** start of SOURCE MATERIAL **
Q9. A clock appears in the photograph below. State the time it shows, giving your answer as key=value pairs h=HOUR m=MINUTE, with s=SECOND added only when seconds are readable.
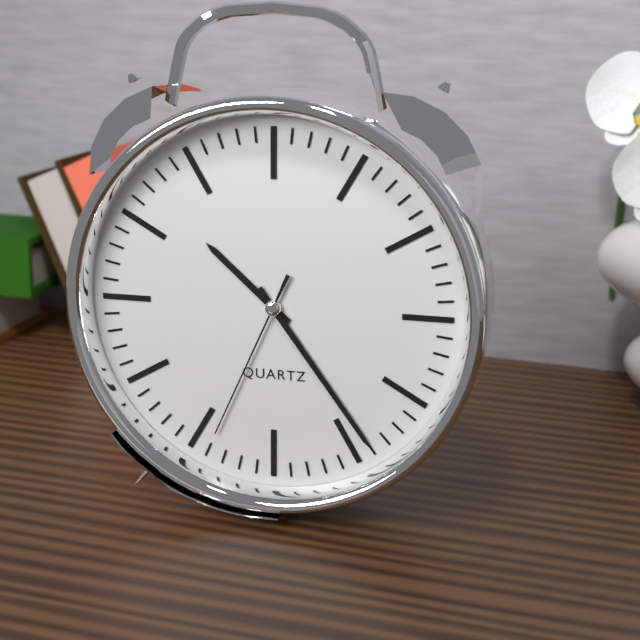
h=10 m=24 s=34
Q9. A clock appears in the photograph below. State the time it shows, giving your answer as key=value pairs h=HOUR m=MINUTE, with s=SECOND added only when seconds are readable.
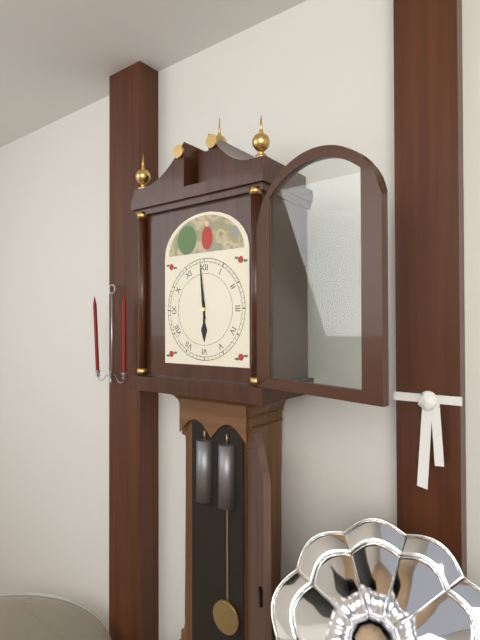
h=5 m=59
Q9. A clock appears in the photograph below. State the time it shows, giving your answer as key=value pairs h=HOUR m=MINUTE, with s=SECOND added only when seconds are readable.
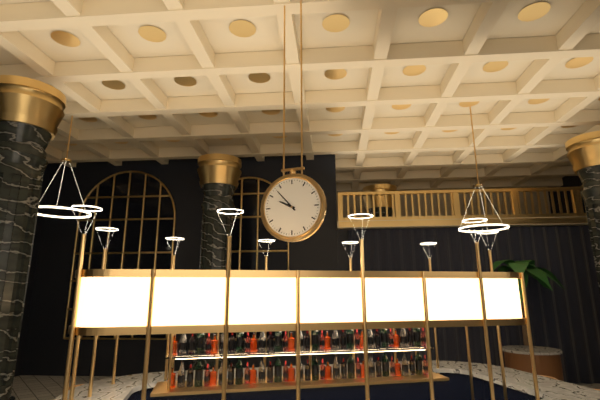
h=9 m=53
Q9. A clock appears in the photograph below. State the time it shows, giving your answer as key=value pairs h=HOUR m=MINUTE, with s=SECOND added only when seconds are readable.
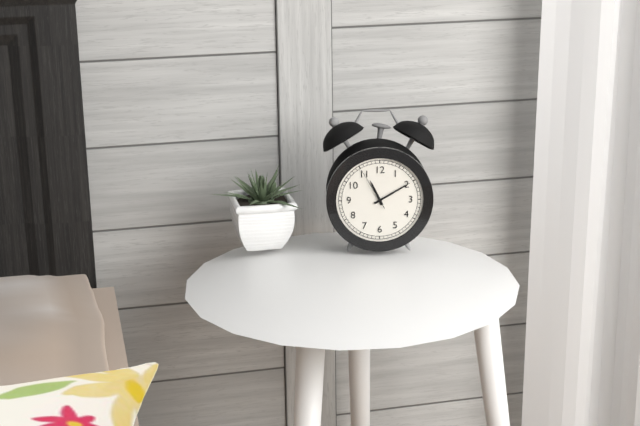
h=11 m=10
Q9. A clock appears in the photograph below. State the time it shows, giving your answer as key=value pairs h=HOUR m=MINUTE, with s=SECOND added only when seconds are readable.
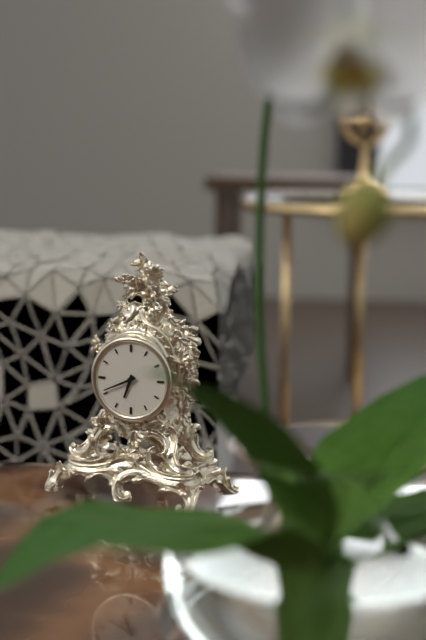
h=6 m=41
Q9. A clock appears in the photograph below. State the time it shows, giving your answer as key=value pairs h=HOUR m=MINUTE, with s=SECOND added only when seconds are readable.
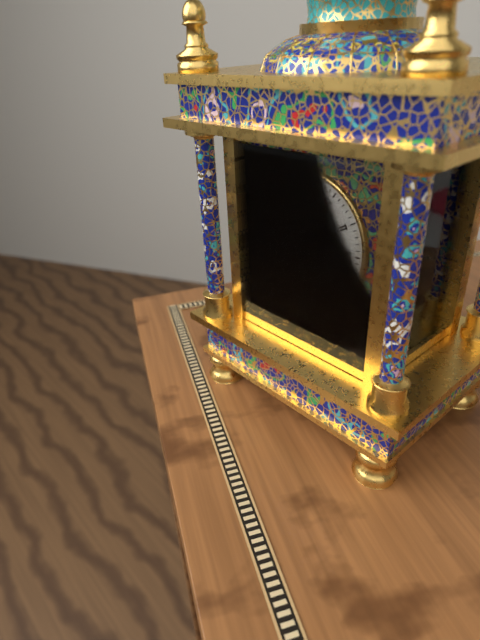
h=4 m=40 s=4
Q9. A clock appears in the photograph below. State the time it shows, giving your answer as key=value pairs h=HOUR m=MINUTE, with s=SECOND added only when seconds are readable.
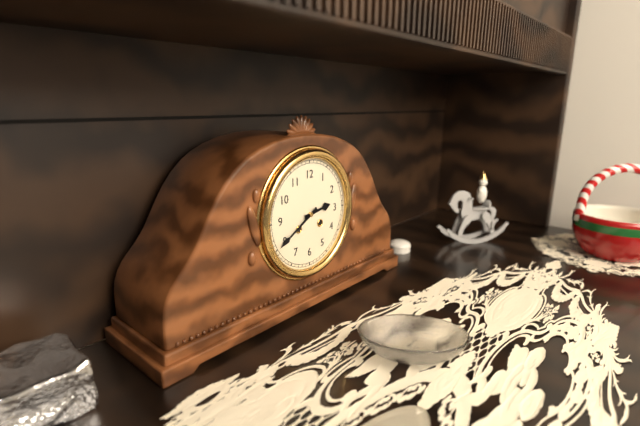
** end of SOURCE MATERIAL **
PROMPT -> Can you give the material again with "photograph" swapped for "image" everywhere and everything else unchanged, leaving the pictures out?

CORRECT OUTPUT ->
Q9. A clock appears in the image below. State the time it shows, giving your answer as key=value pairs h=HOUR m=MINUTE, with s=SECOND added only when seconds are readable.
h=10 m=24 s=34
Q9. A clock appears in the image below. State the time it shows, giving your answer as key=value pairs h=HOUR m=MINUTE, with s=SECOND added only when seconds are readable.
h=5 m=59
Q9. A clock appears in the image below. State the time it shows, giving your answer as key=value pairs h=HOUR m=MINUTE, with s=SECOND added only when seconds are readable.
h=9 m=53
Q9. A clock appears in the image below. State the time it shows, giving your answer as key=value pairs h=HOUR m=MINUTE, with s=SECOND added only when seconds are readable.
h=11 m=10
Q9. A clock appears in the image below. State the time it shows, giving your answer as key=value pairs h=HOUR m=MINUTE, with s=SECOND added only when seconds are readable.
h=6 m=41
Q9. A clock appears in the image below. State the time it shows, giving your answer as key=value pairs h=HOUR m=MINUTE, with s=SECOND added only when seconds are readable.
h=4 m=40 s=4
Q9. A clock appears in the image below. State the time it shows, giving your answer as key=value pairs h=HOUR m=MINUTE, with s=SECOND added only when seconds are readable.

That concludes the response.